JWT Decoder
Decode, verify, and sign JSON Web Tokens locally in your browser — secrets never leave your device.
Related Tools
0 comments
How it works
A JWT is three base64url-encoded segments separated by dots: header, payload, signature. The header and payload are JSON; decoding is a simple base64url round-trip parsed as JSON. The signature is computed over the first two segments using the algorithm named in the header (HMAC for HS*, RSA for RS*/PS*, ECDSA for ES*). This tool uses your browser's built-in Web Crypto API via the jose library to verify and sign — your secrets and private keys never leave your device.
segments = token.split(".") // [header, payload, signature]
header = JSON.parse(atob(segments[0]))
payload = JSON.parse(atob(segments[1]))
Common use cases
- Debugging an API auth issue by inspecting the claims and expiry of a token your client received.
- Signing a test token against staging credentials without piping a secret through a third-party site.
- Verifying a token against a service's public key during a pull-request review.
Frequently asked questions
Is it safe to paste my production JWT here?
Safer than alternatives, but apply judgment. Decoding happens entirely in your browser — nothing is sent to a server, and the source is on GitHub. However, any in-browser JS could in principle exfiltrate data; verify the code if you handle highly sensitive tokens.
How is signature verification performed?
Via the browser's Web Crypto SubtleCrypto.verify (and .sign for encoding) routed through the jose library.

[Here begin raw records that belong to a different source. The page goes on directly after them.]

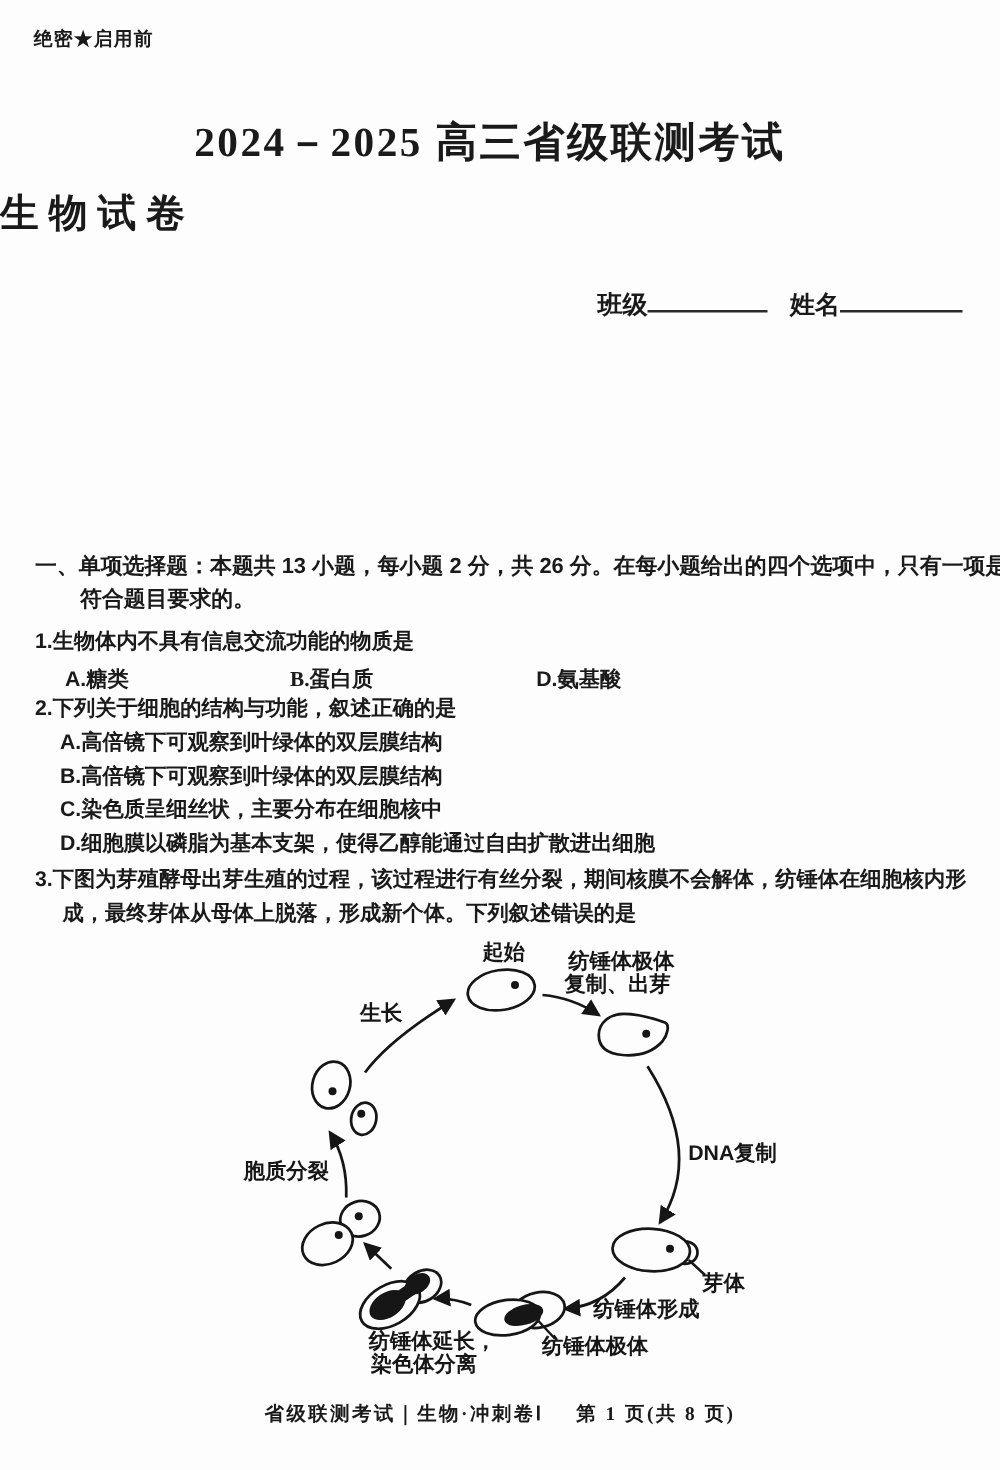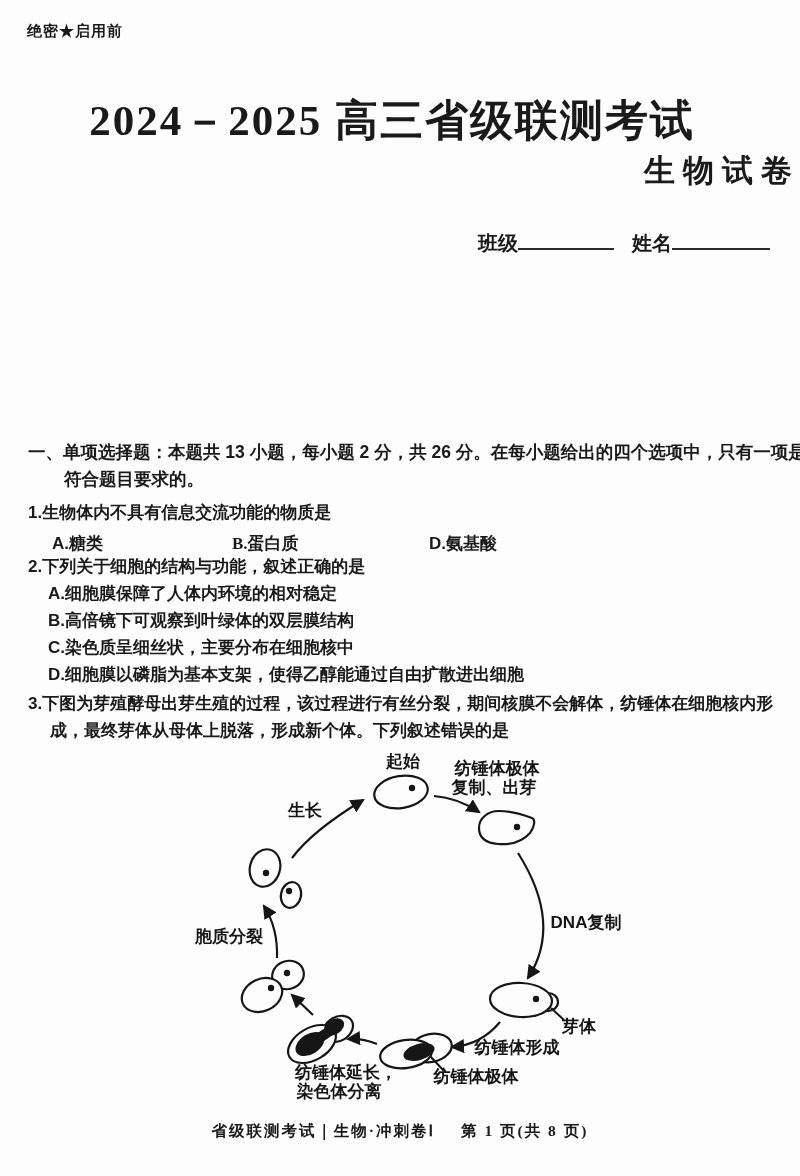--- a/index.html
+++ b/index.html
@@ -20,7 +20,7 @@
     position:absolute;left:0;right:16px;top:92px;
     text-align:center;
     font-family:"Liberation Serif",serif;
-    font-size:43px;font-weight:bold;letter-spacing:2px;
+    font-size:33px;font-weight:bold;letter-spacing:2px;
   }
   .subtitle{
     position:absolute;left:0;right:0;top:150px;

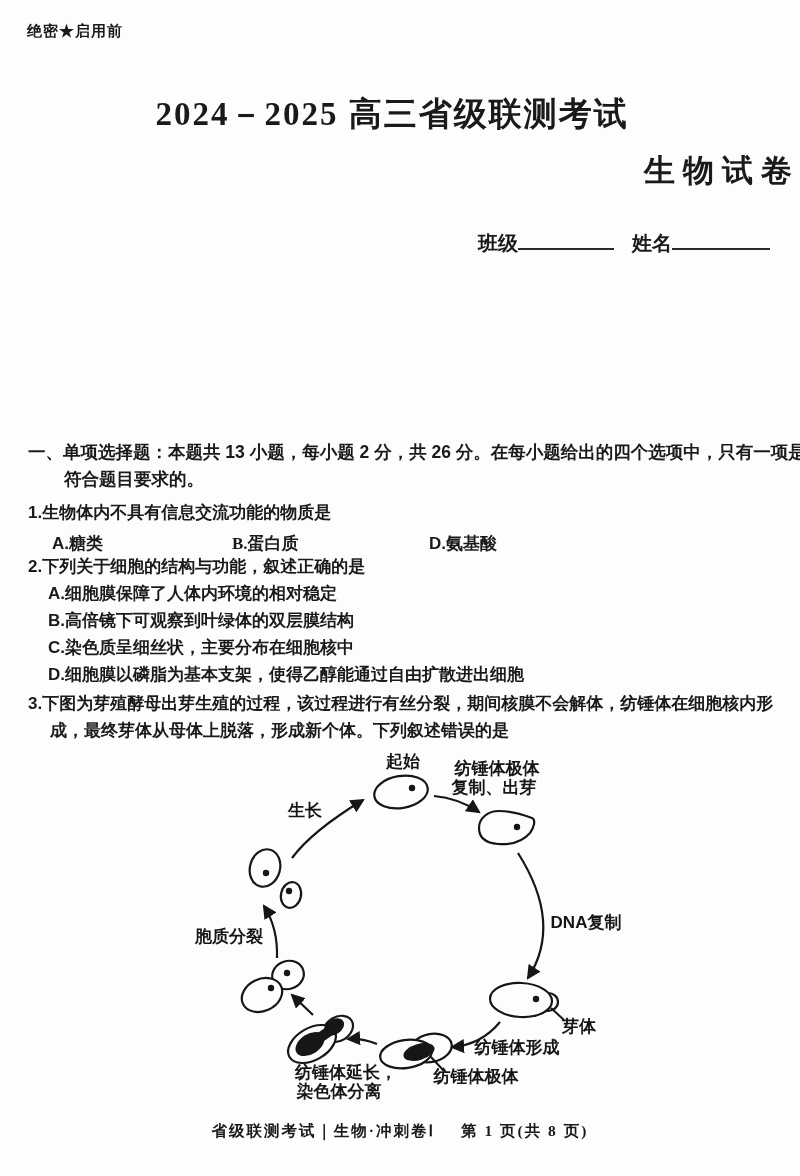--- a/index.html
+++ b/index.html
@@ -24,7 +24,7 @@
   }
   .subtitle{
     position:absolute;left:0;right:0;top:150px;
-    text-align:right;
+    text-align:left;
     font-family:"Liberation Serif",serif;
     font-size:31px;font-weight:bold;letter-spacing:8px;
   }

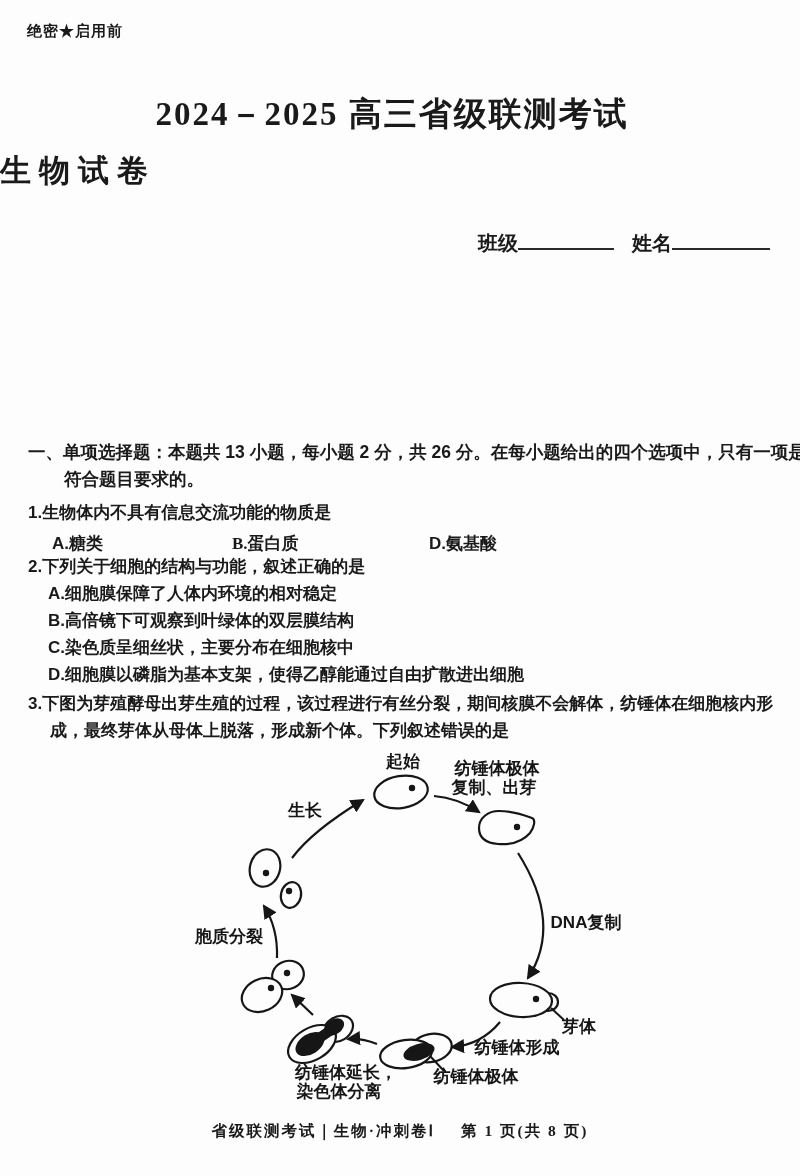--- a/index.html
+++ b/index.html
@@ -107,7 +107,7 @@
   <div class="question q2">
     <p class="stem">2.下列关于细胞的结构与功能，叙述正确的是</p>
     <div class="options-col">
-      <p class="opt">A.细胞膜保障了人体内环境的相对稳定</p>
+      <p class="opt">A.高倍镜下可观察到叶绿体的双层膜结构</p>
       <p class="opt">B.高倍镜下可观察到叶绿体的双层膜结构</p>
       <p class="opt">C.染色质呈细丝状，主要分布在细胞核中</p>
       <p class="opt">D.细胞膜以磷脂为基本支架，使得乙醇能通过自由扩散进出细胞</p>

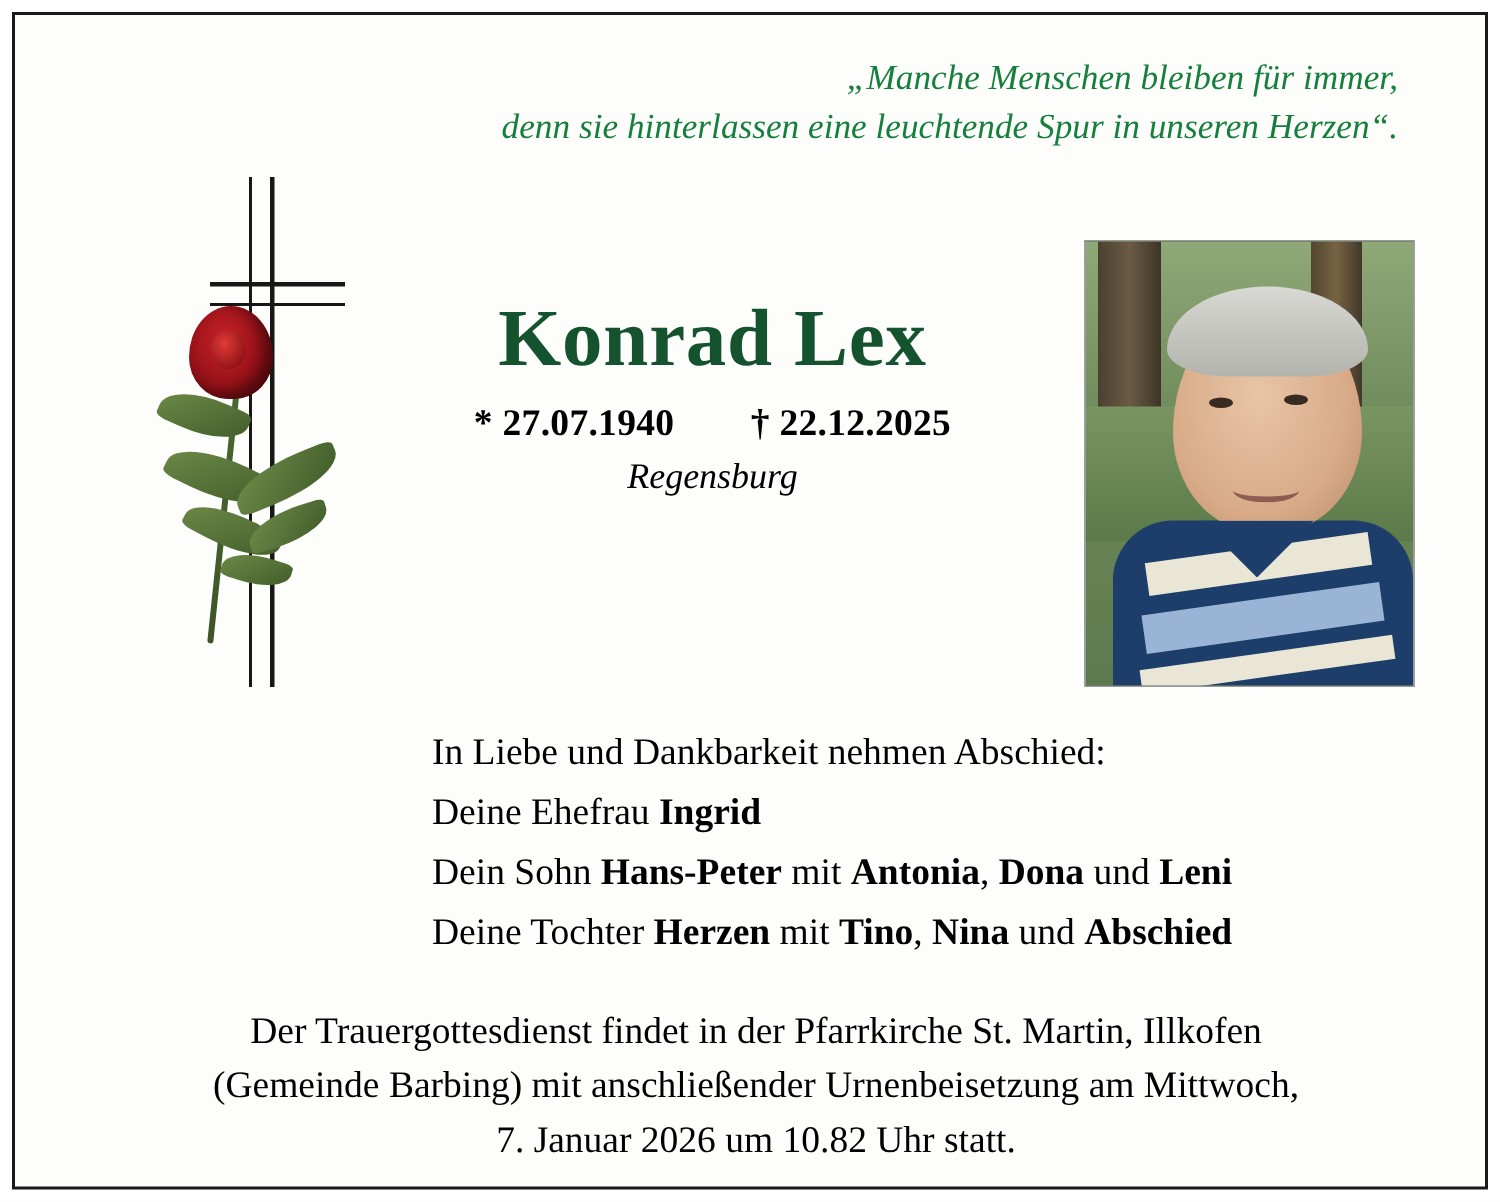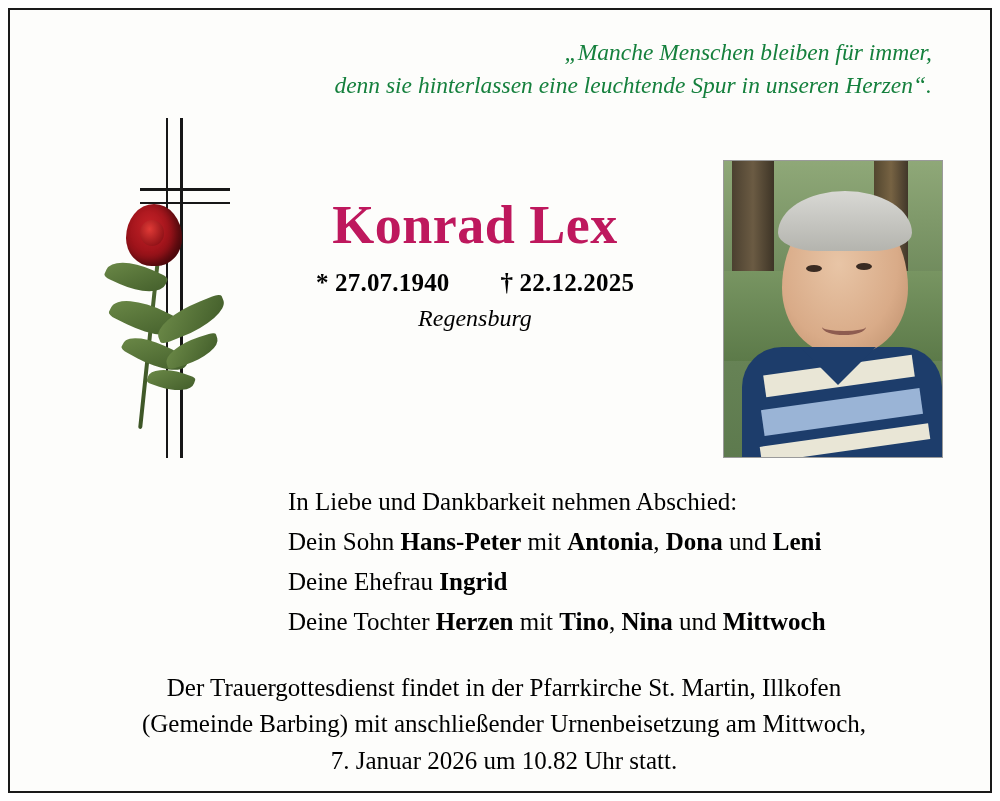--- a/index.html
+++ b/index.html
@@ -136,7 +136,7 @@
     font-weight: bold;
     letter-spacing: 0.5px;
     line-height: 1.1;
-    color: #be185d;
+    color: #14532d;
   }
   .dates {
     margin-top: 14px;

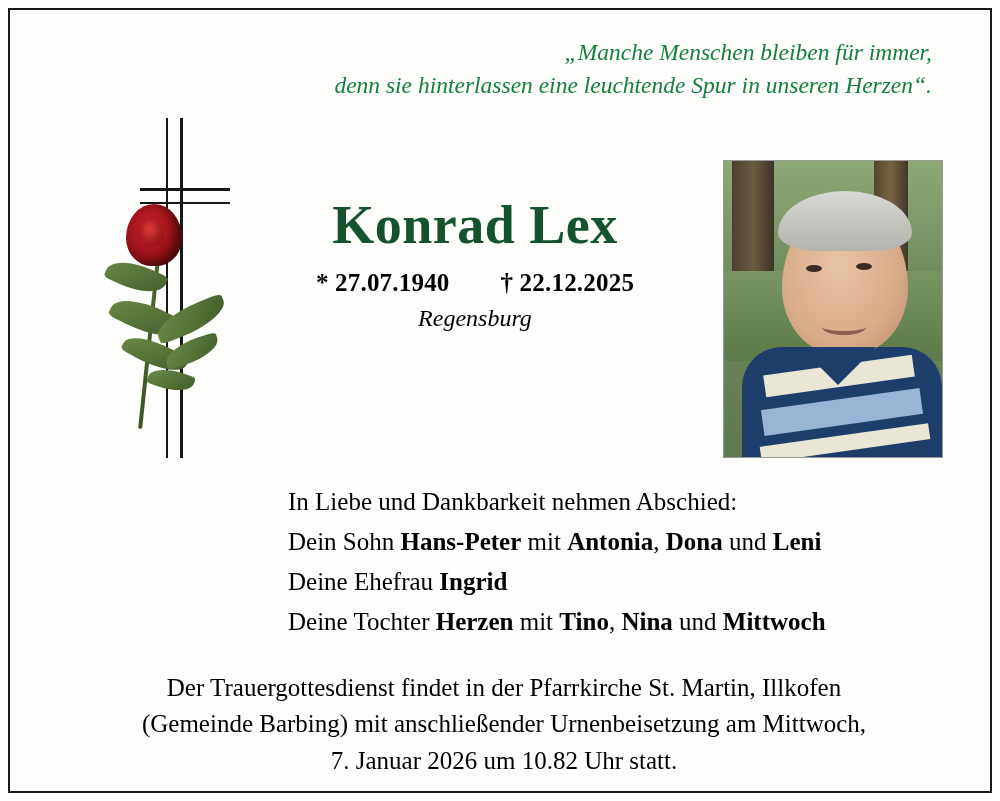--- a/index.html
+++ b/index.html
@@ -316,10 +316,10 @@
   <div class="family">
     <div class="line">In Liebe und Dankbarkeit nehmen Abschied:</div>
     <div class="line">
+      <span>Deine Ehefrau </span><b>Ingrid</b>
+    </div>
+    <div class="line">
       <span>Dein Sohn </span><b>Hans-Peter</b><span> mit </span><b>Antonia</b><span>, </span><b>Dona</b><span> und </span><b>Leni</b>
-    </div>
-    <div class="line">
-      <span>Deine Ehefrau </span><b>Ingrid</b>
     </div>
     <div class="line">
       <span>Deine Tochter </span><b>Herzen</b><span> mit </span><b>Tino</b><span>, </span><b>Nina</b><span> und </span><b>Mittwoch</b>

Keys are imported per algorithm: secret strings for HMAC, PEM or JWK for RSA / ECDSA. No remote endpoints are called.
Which algorithms are supported?
HS256/384/512, RS256/384/512, ES256/384, and PS256/384/512. These cover effectively every JWT issued by mainstream identity providers (Auth0, Okta, Cognito, Firebase, Keycloak).
What happens to the secret or key I paste?
It stays in your browser's memory only — never written to localStorage, never sent over the network. Closing the tab discards it.